WASHINGTON - With the US government shutdown in its second day on Wednesday and no end in sight, a worrisome reality is sinking in on Capitol Hill: The standoff is merging with a much more complex fight in mid-October over raising the federal debt limit.
"We think the issues are converging," Republican Representative Paul Ryan, chairman of the House Budget Committee, told reporters on Wednesday.
Ryan, last year's Republican vice presidential candidate, sees the development as positive, forcing two deadlocked adversaries to come to the negotiating table in the face of a bigger threat than a partially shut-down government
But it could mean the shutdown will not end until the middle of October.
More significantly, the result could be a dangerous and unpredictable fiscal superstorm that may be harder to resolve than the shutdown alone or the 2011 debt limit struggle that sent financial markets plummeting and brought the United States to the brink of default.

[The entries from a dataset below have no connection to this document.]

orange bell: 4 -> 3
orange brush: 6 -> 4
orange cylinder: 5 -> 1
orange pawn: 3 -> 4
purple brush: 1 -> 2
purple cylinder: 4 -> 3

The central problem is that congressional Republicans view the debt ceiling as their best chance to negotiate concessions from President Barack Obama, while at the same time, Obama says he will not negotiate around the debt ceiling, as he did in 2011.
That alone is a recipe for stalemate.
The time frame is equally daunting. The government's $16.7 trillion borrowing cap must be raised by October 17.

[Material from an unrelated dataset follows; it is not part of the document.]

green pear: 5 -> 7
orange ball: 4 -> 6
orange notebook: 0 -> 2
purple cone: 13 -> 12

Finally, Republicans aim to bring new demands to negotiations that already have deadlocked over Republican efforts to derail or curtail Obama's signature healthcare law, known as Obamacare.

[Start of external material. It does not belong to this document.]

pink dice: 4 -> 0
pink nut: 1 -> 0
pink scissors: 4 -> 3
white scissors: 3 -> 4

Beyond Obamacare, Republicans have talked about seeking concessions on tax reform, approval of the Canada-to-Texas Keystone XL oil pipeline, a reduction in "sequester" spending cuts on the military along with a long wish list of other Republican priorities.
"I think there will be an even bigger list when it comes to the debt ceiling," said Representative John Fleming, a Louisiana Republican. "We're going to be talking about the Keystone XL pipeline, movement of cuts into entitlement reforms, beginning to adjust sequester," and more.